For every line that contains the string "Find", pull that line out of the material below.

## MATERIAL SUPPLIED
== Segment start ==

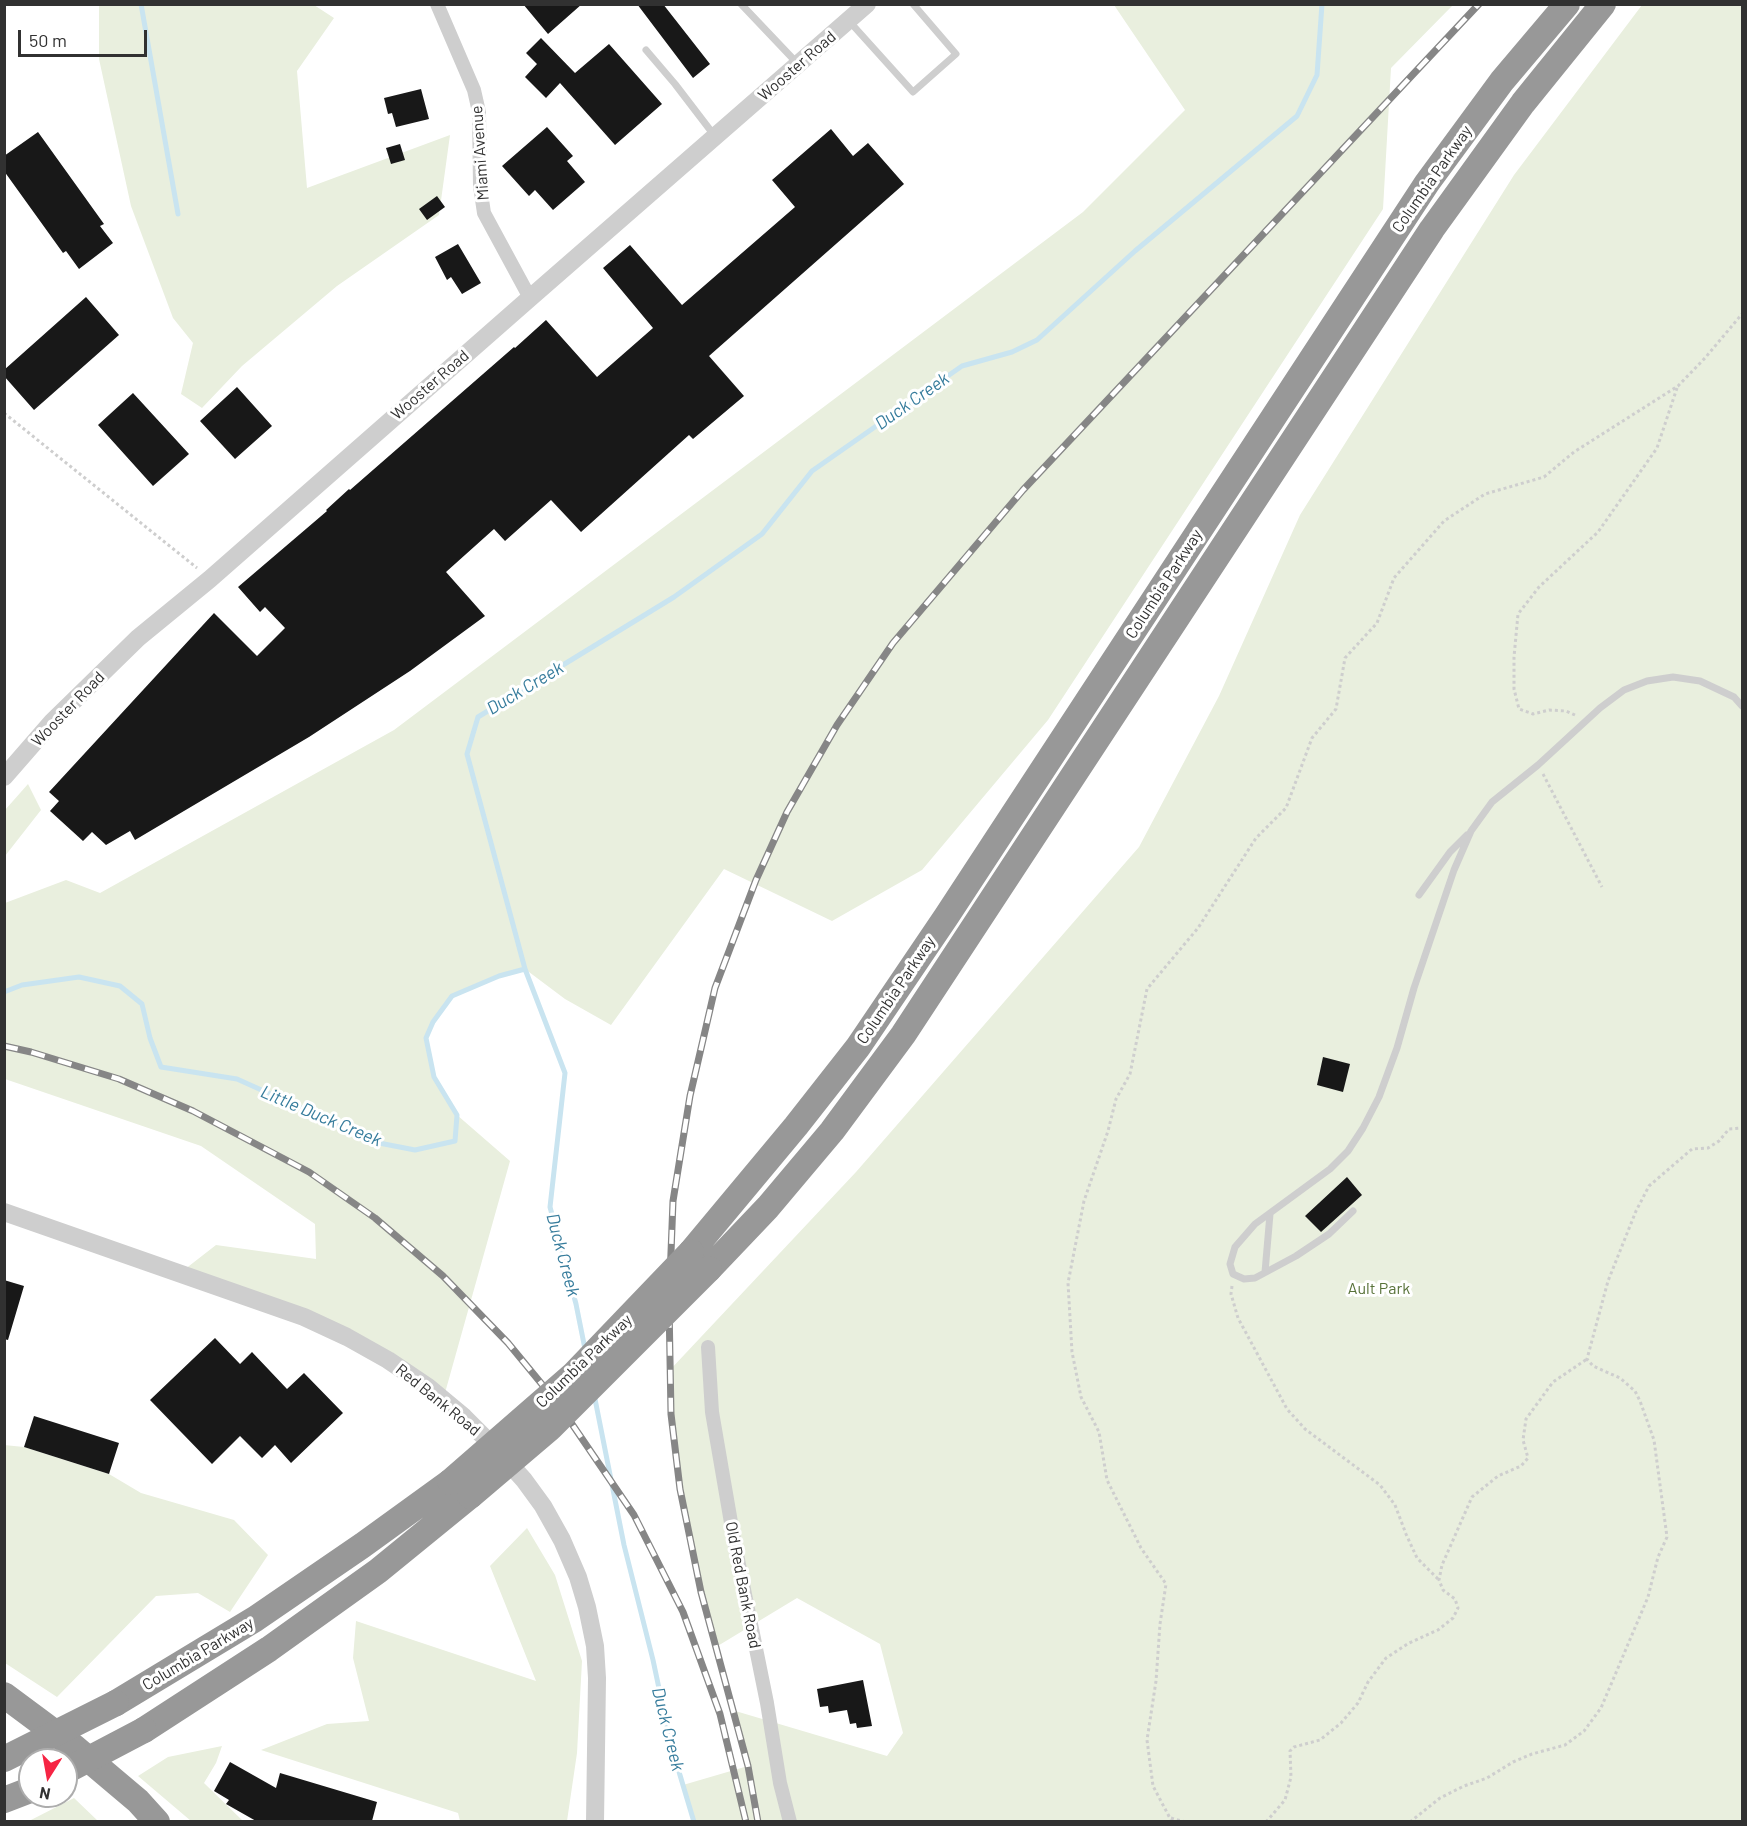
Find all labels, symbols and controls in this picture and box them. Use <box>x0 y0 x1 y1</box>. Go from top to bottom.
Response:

== Segment end ==
== Segment start ==

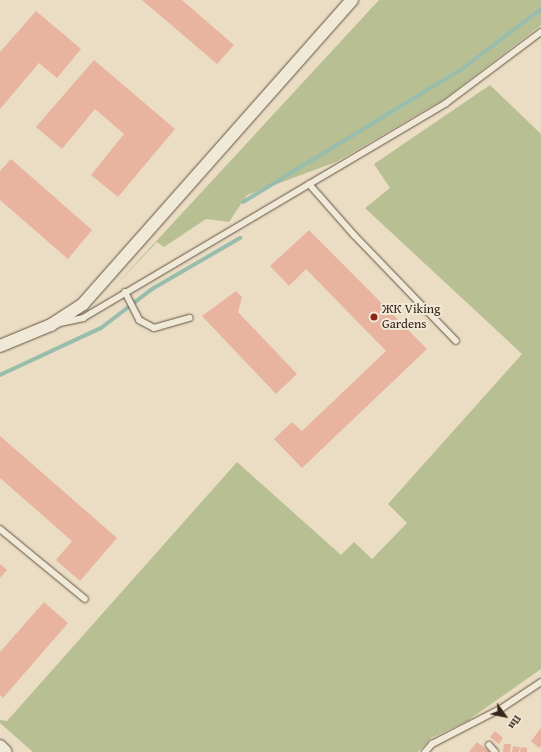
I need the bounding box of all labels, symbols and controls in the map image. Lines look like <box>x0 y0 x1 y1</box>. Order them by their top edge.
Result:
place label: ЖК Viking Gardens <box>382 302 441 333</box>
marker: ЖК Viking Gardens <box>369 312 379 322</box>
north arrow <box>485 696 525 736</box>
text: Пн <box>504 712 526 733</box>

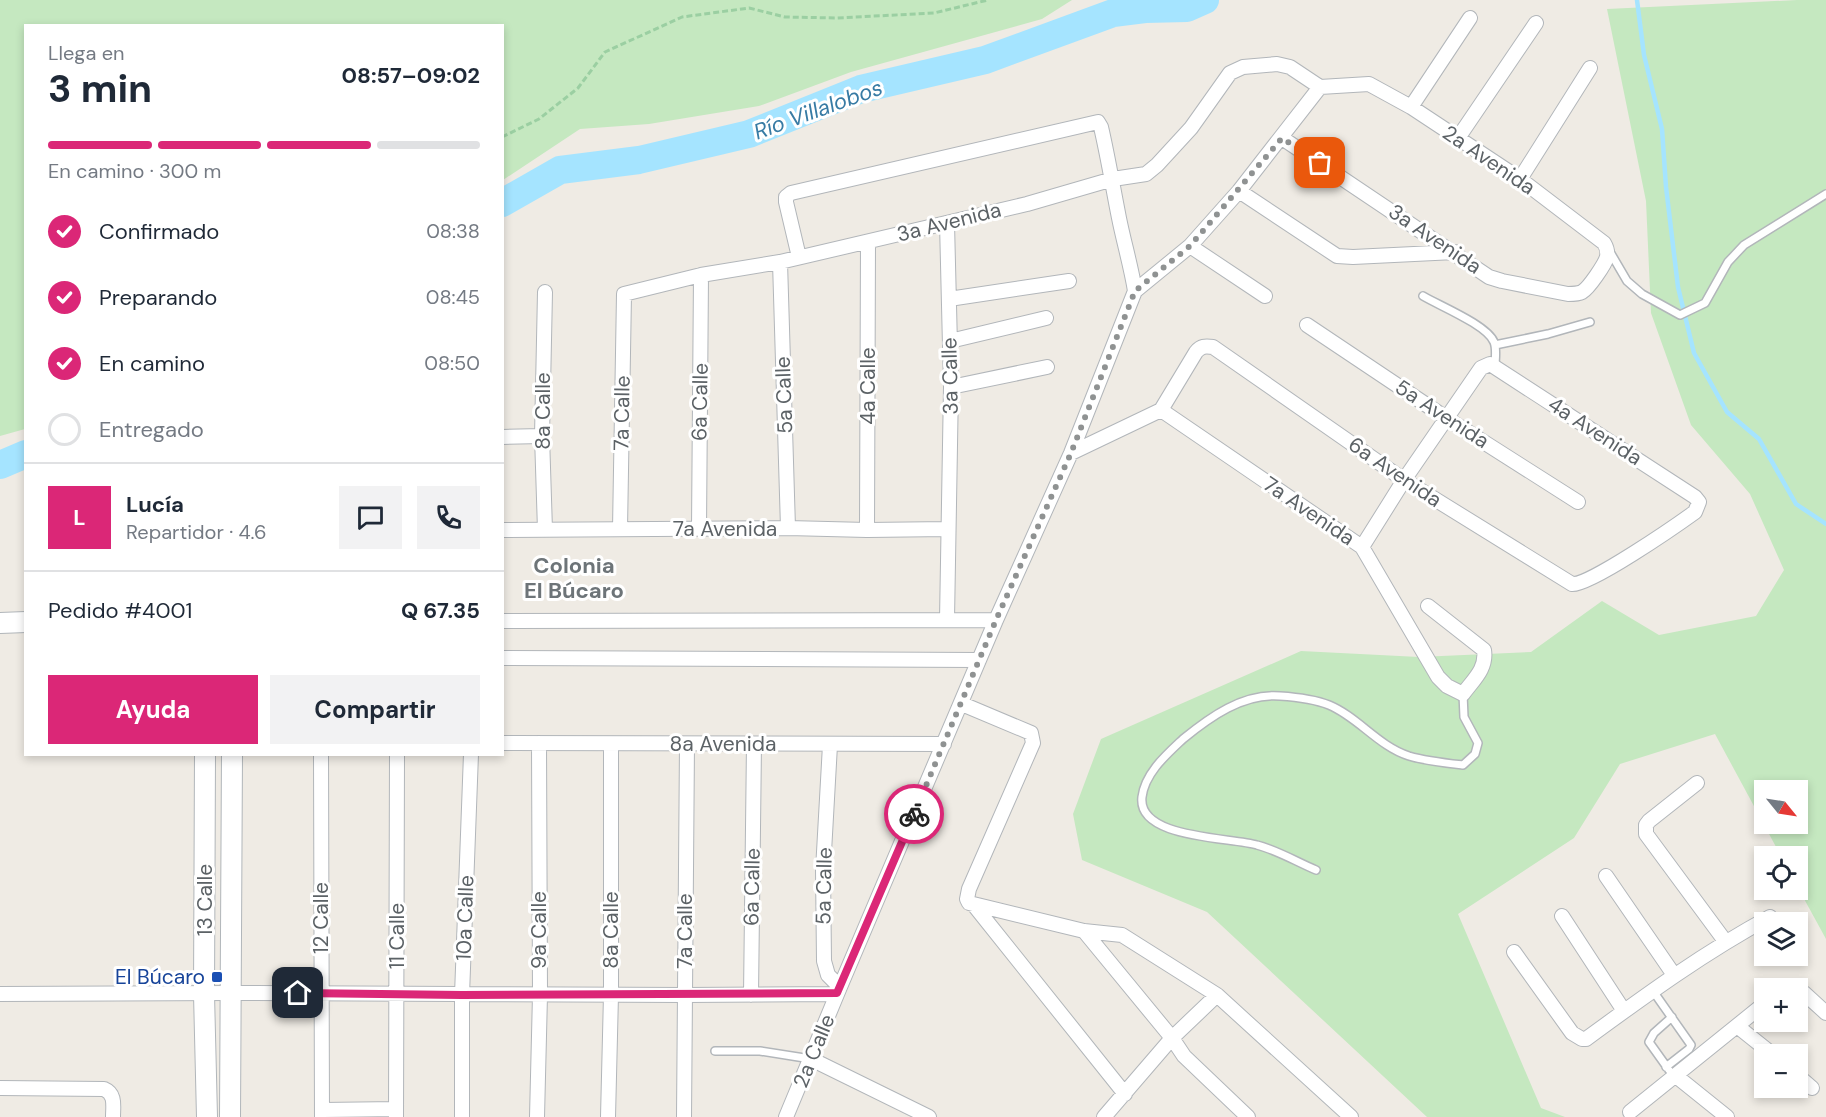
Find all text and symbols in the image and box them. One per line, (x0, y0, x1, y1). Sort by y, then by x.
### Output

== Segment end ==
== Segment start ==

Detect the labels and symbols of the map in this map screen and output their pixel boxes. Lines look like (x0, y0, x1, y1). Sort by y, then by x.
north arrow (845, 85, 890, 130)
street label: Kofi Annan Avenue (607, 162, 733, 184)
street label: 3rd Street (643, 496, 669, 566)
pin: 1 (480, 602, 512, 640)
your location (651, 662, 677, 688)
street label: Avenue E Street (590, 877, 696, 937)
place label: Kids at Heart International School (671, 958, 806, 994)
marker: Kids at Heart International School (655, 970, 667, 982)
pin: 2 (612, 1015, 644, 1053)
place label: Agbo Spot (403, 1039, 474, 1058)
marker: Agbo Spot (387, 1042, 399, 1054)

== Segment end ==

## THE ANSWER
Find all labels, symbols and controls in this picture and box them. Use <box>x0 y0 x1 y1</box>. Go from top to bottom.
Find all text and symbols in the image and box them. One per line, (x0, y0, x1, y1). Sort by y, then by x.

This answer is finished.